What you need to do: Can you retype the court entry on the Simmons estate word for word, between "IN RE: ESTATE" and "Pratt on 7/31/2017.(LBT)", inclusive?

** Provided passage follows **

IN RE: ESTATE OF FREDERICK ALAN SIMMONS, DECEASED
ENTRY ON OBJECTIONS TO MAGISTRATE JUDGE'S REPORT AND RECOMMENDATION - The Court OVERRULES 111 Spiekhout's Objection and ADOPTS 110 Report and Recommendations thereby GRANTING 85 Motion for Partial Summary Judgment, DENYING AS MOOT [ 64] Green's request to have priority over the Government's claim to the Estate assets, DENYING 90 Motion for Partial Summary Judgment, and DENYING 104 Motion for Partial Summary Judgment. Further, the Court specifically concludes that the Government's federal tax liens have priority regarding the Estate's proceeds. See Entry for details. Signed by Judge Tanya Walton Pratt on 7/31/2017.(LBT)
UNITED STATES DISTRICT COURT
SOUTHERN DISTRICT OF INDIANA
IN THE MATTER OF THE ESTATE OF:
FREDERICK ALAN SIMMONS, Deceased
UNITED STATES OF AMERICA,
RAELINN M. SPIEKHOUT, individually and
as personal representative of the Estate of
RICHARD A. GREEN,
Case No. 1:15-cv-01097-TWP-MPB
ENTRY ON OBJECTIONS TO MAGISTRATE JUDGE’S REPORT AND
This matter is before the Court on Defendant Raelinn M. Spiekhout’s (Spiekhout”)
Objection to Magistrate Judge’s Report and Recommendation on the motions for partial summary
judgment. (Filing No. 111.) On May 22, 2017, the Magistrate Judge issued his Report and
Recommendation, (Filing No. 110), resolving three pending Motions for Partial Summary
Judgment filed by: the Government (Filing No. 85), Spiekhout (Filing No. 90), and Deborah Scott
(“Scott”) (Filing No. 104), as well a request submitted by Richard Green (“Green”) (Filing No.
89). The Report and Recommendation concludes that the Government’s federal tax lien has
priority to the assets of the Estate of Frederick Alan Simmons (“the Estate”). Spiekhout filed an
Objection to the Report and Recommendation within fourteen days, on June 13, 2017, asserting
the Magistrate Judge erred in his conclusions of fact and law. For the following reasons, the Court
OVERRULES Spiekhout’s Objection and ADOPTS the Magistrate Judge’s Report and
The Court adopts the Magistrate Judge’s recitation of the facts, which are undisputed.
Frederick Alan Simmons (“Simmons”) died on June 5, 2014. Simmons was a resident of
Zionsville, Boone County, Indiana. Spiekhout, the surviving spouse and Personal Representative
of the Estate, opened a probate action in the Boone County Superior Court on June 11, 2014.
Spiekhout retained attorney Charles R. Grahn of Clark Quinn Moses Scott & Grahn, LLP, to
represent her in her Personal Representative duties. The principal asset of the Estate was property
located at 920 Tillson Drive, Zionsville, Indiana (“the Property”).

** End of Provided passage **
** Extracted entries follows **

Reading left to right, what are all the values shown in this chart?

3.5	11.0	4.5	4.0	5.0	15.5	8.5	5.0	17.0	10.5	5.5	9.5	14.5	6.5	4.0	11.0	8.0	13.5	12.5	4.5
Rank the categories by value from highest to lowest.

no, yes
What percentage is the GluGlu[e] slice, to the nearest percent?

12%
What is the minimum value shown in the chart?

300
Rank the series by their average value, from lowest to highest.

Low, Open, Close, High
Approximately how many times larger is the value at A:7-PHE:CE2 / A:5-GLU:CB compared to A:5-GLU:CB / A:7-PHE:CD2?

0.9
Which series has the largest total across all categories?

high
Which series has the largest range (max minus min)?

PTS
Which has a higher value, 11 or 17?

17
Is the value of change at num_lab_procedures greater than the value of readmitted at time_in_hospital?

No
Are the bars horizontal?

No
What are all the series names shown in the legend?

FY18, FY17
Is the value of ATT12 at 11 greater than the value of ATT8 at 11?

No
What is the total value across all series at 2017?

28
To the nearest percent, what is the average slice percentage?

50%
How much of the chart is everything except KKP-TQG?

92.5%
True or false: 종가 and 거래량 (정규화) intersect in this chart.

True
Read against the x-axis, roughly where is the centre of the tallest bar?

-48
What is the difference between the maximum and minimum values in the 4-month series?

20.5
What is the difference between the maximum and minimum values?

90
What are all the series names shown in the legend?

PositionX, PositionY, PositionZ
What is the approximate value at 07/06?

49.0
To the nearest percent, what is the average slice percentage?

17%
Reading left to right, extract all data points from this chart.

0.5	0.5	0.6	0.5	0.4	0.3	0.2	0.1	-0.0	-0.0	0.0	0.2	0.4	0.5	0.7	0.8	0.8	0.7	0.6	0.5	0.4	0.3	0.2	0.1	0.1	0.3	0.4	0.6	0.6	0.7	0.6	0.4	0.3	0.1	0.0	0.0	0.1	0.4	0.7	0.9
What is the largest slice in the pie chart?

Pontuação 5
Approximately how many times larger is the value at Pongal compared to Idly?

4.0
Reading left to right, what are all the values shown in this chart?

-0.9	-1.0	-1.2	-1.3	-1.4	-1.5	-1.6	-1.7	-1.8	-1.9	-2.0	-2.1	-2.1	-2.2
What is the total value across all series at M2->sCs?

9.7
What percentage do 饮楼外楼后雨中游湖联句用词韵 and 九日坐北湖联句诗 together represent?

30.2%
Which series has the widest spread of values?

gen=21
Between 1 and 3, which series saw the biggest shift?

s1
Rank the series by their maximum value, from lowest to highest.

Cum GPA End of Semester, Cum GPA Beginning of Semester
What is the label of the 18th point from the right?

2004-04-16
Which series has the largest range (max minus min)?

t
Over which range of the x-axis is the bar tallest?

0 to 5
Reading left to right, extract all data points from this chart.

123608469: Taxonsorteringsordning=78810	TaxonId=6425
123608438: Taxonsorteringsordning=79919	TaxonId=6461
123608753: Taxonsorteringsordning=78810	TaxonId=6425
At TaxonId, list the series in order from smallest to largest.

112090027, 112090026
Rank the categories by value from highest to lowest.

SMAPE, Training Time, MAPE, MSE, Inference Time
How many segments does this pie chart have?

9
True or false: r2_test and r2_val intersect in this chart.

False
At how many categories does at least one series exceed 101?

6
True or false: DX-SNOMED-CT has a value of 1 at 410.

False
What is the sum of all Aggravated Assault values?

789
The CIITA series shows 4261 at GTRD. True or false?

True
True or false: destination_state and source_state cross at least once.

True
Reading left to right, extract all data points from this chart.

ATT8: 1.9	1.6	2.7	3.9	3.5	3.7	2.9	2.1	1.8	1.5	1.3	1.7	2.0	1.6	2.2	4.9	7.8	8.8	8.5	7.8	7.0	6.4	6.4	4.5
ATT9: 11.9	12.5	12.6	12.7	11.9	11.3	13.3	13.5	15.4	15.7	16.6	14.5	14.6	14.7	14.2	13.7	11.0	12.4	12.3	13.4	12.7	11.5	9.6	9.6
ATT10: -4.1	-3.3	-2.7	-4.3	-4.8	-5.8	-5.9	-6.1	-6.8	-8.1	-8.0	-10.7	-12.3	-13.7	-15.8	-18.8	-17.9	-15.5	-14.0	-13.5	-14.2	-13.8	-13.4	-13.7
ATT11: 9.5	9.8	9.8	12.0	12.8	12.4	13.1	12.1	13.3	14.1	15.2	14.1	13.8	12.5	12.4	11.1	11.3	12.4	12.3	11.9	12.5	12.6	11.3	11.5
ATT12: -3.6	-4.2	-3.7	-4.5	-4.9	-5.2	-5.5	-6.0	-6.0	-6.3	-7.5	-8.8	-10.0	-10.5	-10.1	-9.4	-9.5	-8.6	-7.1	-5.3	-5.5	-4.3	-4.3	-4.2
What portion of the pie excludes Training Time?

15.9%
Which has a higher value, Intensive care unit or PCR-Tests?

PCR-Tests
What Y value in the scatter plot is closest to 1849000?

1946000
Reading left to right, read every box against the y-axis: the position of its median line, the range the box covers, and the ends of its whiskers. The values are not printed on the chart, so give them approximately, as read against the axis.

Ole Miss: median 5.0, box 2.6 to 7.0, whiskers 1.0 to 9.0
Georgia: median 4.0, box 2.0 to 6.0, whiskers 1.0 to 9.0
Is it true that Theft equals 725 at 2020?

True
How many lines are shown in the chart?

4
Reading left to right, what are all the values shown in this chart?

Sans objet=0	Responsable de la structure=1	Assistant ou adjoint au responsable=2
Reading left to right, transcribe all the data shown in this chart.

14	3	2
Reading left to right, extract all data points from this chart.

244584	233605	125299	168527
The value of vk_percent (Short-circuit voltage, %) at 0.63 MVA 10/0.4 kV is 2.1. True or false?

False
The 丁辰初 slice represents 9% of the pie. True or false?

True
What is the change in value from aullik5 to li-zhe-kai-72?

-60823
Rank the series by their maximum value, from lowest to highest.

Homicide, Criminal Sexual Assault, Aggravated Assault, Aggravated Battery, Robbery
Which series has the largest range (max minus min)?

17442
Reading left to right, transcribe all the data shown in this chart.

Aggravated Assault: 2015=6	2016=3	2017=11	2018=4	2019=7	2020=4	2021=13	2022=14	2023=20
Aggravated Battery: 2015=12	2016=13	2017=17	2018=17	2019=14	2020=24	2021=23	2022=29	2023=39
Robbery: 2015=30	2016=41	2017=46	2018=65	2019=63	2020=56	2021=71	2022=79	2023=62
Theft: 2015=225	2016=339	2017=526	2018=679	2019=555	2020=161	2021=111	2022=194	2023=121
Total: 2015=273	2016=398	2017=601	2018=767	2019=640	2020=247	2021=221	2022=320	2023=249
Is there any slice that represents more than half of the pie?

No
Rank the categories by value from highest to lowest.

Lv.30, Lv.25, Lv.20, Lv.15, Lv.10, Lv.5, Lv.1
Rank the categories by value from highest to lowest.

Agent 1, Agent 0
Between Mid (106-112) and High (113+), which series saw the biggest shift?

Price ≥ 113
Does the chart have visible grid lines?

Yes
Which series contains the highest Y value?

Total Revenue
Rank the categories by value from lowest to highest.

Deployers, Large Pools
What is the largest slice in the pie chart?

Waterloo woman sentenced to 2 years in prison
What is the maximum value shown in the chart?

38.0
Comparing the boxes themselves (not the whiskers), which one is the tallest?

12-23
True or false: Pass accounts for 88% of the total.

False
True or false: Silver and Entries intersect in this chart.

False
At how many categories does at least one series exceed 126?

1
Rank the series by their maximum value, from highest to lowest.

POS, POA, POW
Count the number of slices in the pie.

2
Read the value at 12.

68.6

** End of Extracted entries **

Answer to the problem:
IN RE: ESTATE OF FREDERICK ALAN SIMMONS, DECEASED
ENTRY ON OBJECTIONS TO MAGISTRATE JUDGE'S REPORT AND RECOMMENDATION - The Court OVERRULES 111 Spiekhout's Objection and ADOPTS 110 Report and Recommendations thereby GRANTING 85 Motion for Partial Summary Judgment, DENYING AS MOOT [ 64] Green's request to have priority over the Government's claim to the Estate assets, DENYING 90 Motion for Partial Summary Judgment, and DENYING 104 Motion for Partial Summary Judgment. Further, the Court specifically concludes that the Government's federal tax liens have priority regarding the Estate's proceeds. See Entry for details. Signed by Judge Tanya Walton Pratt on 7/31/2017.(LBT)